Она немного удивилась, увидев Флавьена, но не выказала никакого волнения и встретила его вежливо-холодно, что он отлично понял, особенно когда она сказала:
- Я не думала, сударь, что вы должны были вернуться.
Он сказал, что хочет сообщить ей нечто очень важное, и она отошла немного в сторону, чтобы Крез и крестьяне не могли ничего услышать, без всякого жеманства, но с нескрываемым неудовольствием и с таким неприступным видом, который не оставил бы никакой надежды самому дерзкому повесе.
- Успокойтесь, сударыня, я не буду докучать вам своей особой, - сказал Флавьен, когда получил возможность говорить, не будучи услышанным. - Как это ни печально, мне придется вас огорчить и встревожить. Я должен… я вынужден сообщить вам печальное известие.
- Господи! - вскричала Олимпия. - Вы видели моего мужа? Что с ним случилось? Говорите скорее, сударь, ради бога!

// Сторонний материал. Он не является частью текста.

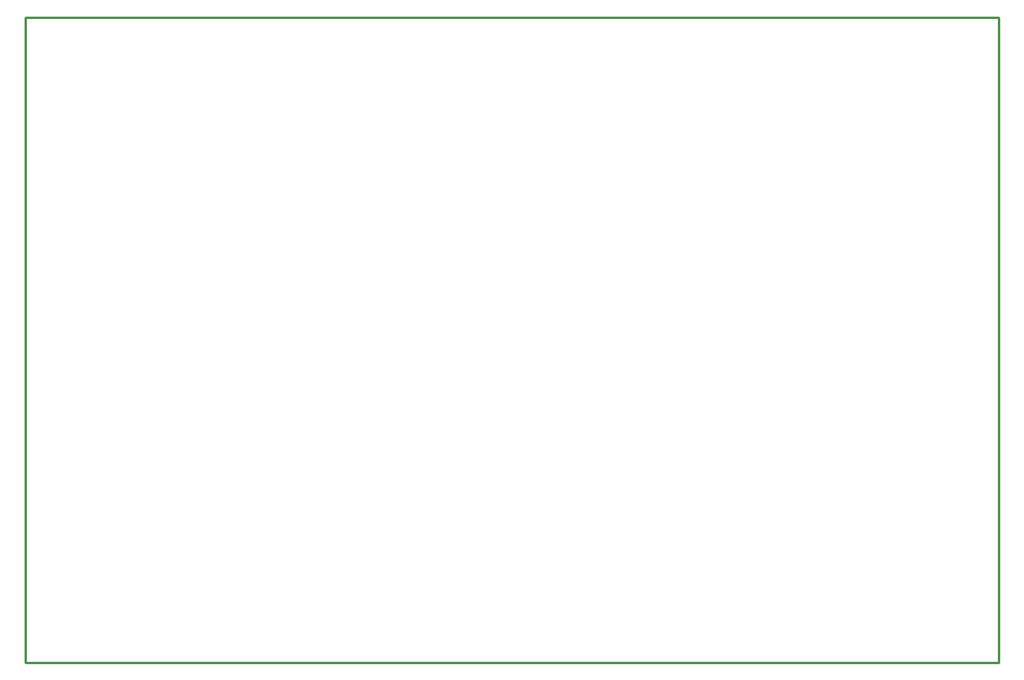
<source format=gko>
G04 Layer: BoardOutlineLayer*
G04 EasyEDA v6.5.22, 2022-10-31 13:41:45*
G04 028e3914a6f949ed9ca799ef75e4ed4f,10*
G04 Gerber Generator version 0.2*
G04 Scale: 100 percent, Rotated: No, Reflected: No *
G04 Dimensions in inches *
G04 leading zeros omitted , absolute positions ,3 integer and 6 decimal *
%FSLAX36Y36*%
%MOIN*%

%ADD10C,0.0100*%
D10*
X275590Y3346450D02*
G01*
X4370069Y3346450D01*
X4370069Y629920D01*
X275590Y629920D01*
X275590Y3346450D01*

%LPD*%
M02*

</source>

- Нет, сударыня, - сказал Флавьен, понижая голос, так как издали увидел, что Крез навострил уши, - нет, речь не о Дютертре… Речь идет о другой особе, которую вы любите меньше, но все-таки очень любите…
- Ах, боже мой! Амедей! - сказала Олимпия. - Наш бедный Амедей! Ну да… Вы ведь приехали из Парижа… Несчастье?..
- Я не знал, что он в Париже, - сказал Флавьен в страхе перед ударом, который он должен был ей нанести, когда она так взволнована.
- Но кто же, боже мой! Дочери мои все в Пюи-Вердоне, они спят… О, да вы меня обманываете, сударь, или, может быть, вы хотите подшутить надо мной?
- Нет, сударыня, это была бы слишком жестокая шутка; к несчастью, не все ваши дочери находятся в Пюи-Вердоне в эту минуту.